* EXERCISE DIRECTIONS
Print, exactly as written, the line in the entries below that contains "de narcotraficantes, pero" and every line after it up to and including the last. Omit pictures.

* RECORD EXTRACTS
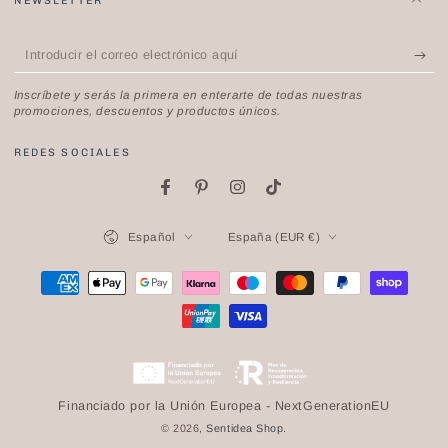
NEWSLETTER
Introducir
el
Inscríbete y serás la primera en enterarte de todas nuestras
correo
promociones, descuentos y productos únicos.
electrónico
REDES SOCIALES
aquí
Facebook
Pinterest
Instagram
TikTok
Idioma
País/región
Español
España (EUR €)
Métodos
de
pago
Financiado por la Unión Europea - NextGenerationEU
© 2026,
Sentidea Shop
.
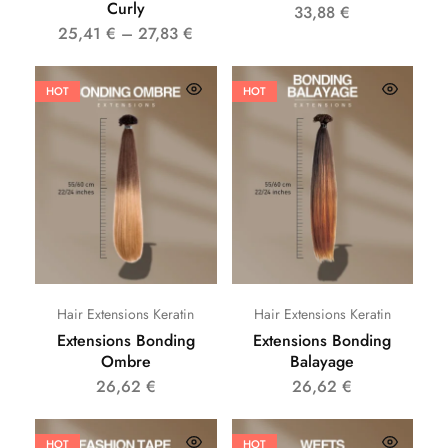
Curly
33,88
€
25,41
€
–
27,83
€
HOT
HOT
Hair Extensions Keratin
Hair Extensions Keratin
Extensions Bonding
Extensions Bonding
Ombre
Balayage
26,62
€
26,62
€
HOT
HOT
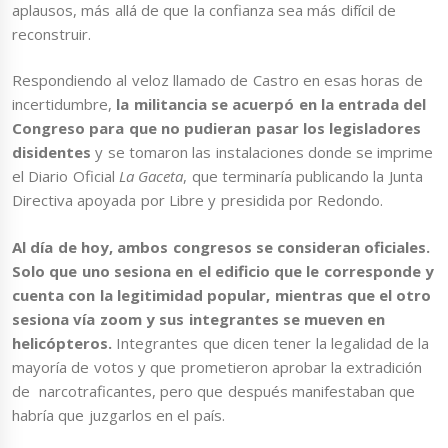
aplausos, más allá de que la confianza sea más difícil de
reconstruir.
Respondiendo al veloz llamado de Castro en esas horas de
incertidumbre,
la militancia se acuerpó en la entrada del
Congreso para que no pudieran pasar los legisladores
disidentes
y se tomaron las instalaciones donde se imprime
el Diario Oficial
La Gaceta
, que terminaría publicando la Junta
Directiva apoyada por Libre y presidida por Redondo.
Al día de hoy, ambos congresos se consideran oficiales.
Solo que uno sesiona en el edificio que le corresponde y
cuenta con la legitimidad popular, mientras que el otro
sesiona vía zoom y sus integrantes se mueven en
helicópteros.
Integrantes que dicen tener la legalidad de la
mayoría de votos y que prometieron aprobar la extradición
de narcotraficantes, pero que después manifestaban que
habría que juzgarlos en el país.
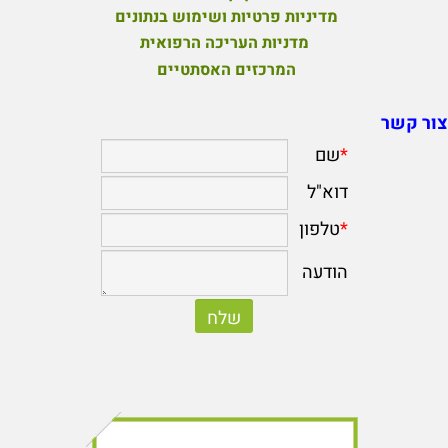
מדיניות פרטיות ושימוש בנתונים
מדניות העריכה הרפואית
המרכזים האסתטיים
צור קשר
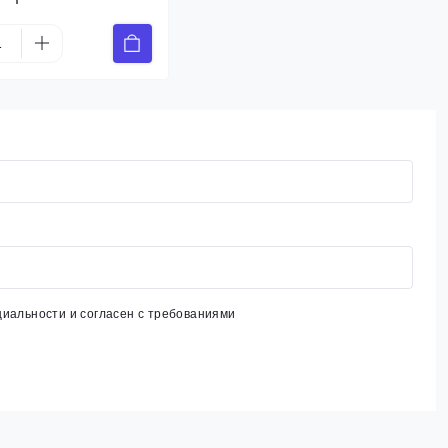
циальности
и согласен с требованиями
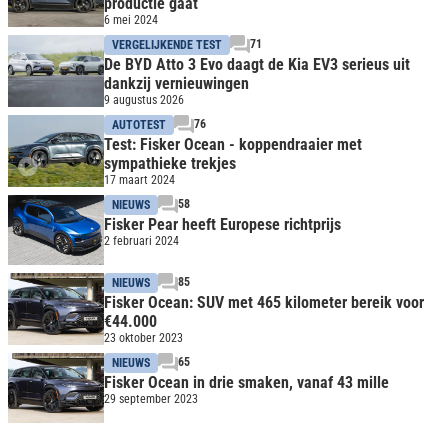
productie gaat
6 mei 2024
71
VERGELIJKENDE TEST
De BYD Atto 3 Evo daagt de Kia EV3 serieus uit
dankzij vernieuwingen
9 augustus 2026
76
AUTOTEST
Test: Fisker Ocean - koppendraaier met
sympathieke trekjes
17 maart 2024
58
NIEUWS
Fisker Pear heeft Europese richtprijs
2 februari 2024
85
NIEUWS
Fisker Ocean: SUV met 465 kilometer bereik voor
€44.000
23 oktober 2023
65
NIEUWS
Fisker Ocean in drie smaken, vanaf 43 mille
29 september 2023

* OUTPUT OF THE TASK
de narcotraficantes, pero que después manifestaban que
habría que juzgarlos en el país.
מדיניות פרטיות ושימוש בנתונים
מדניות העריכה הרפואית
המרכזים האסתטיים
צור קשר
циальности
и согласен с требованиями
productie gaat
6 mei 2024
71
VERGELIJKENDE TEST
De BYD Atto 3 Evo daagt de Kia EV3 serieus uit
dankzij vernieuwingen
9 augustus 2026
76
AUTOTEST
Test: Fisker Ocean - koppendraaier met
sympathieke trekjes
17 maart 2024
58
NIEUWS
Fisker Pear heeft Europese richtprijs
2 februari 2024
85
NIEUWS
Fisker Ocean: SUV met 465 kilometer bereik voor
€44.000
23 oktober 2023
65
NIEUWS
Fisker Ocean in drie smaken, vanaf 43 mille
29 september 2023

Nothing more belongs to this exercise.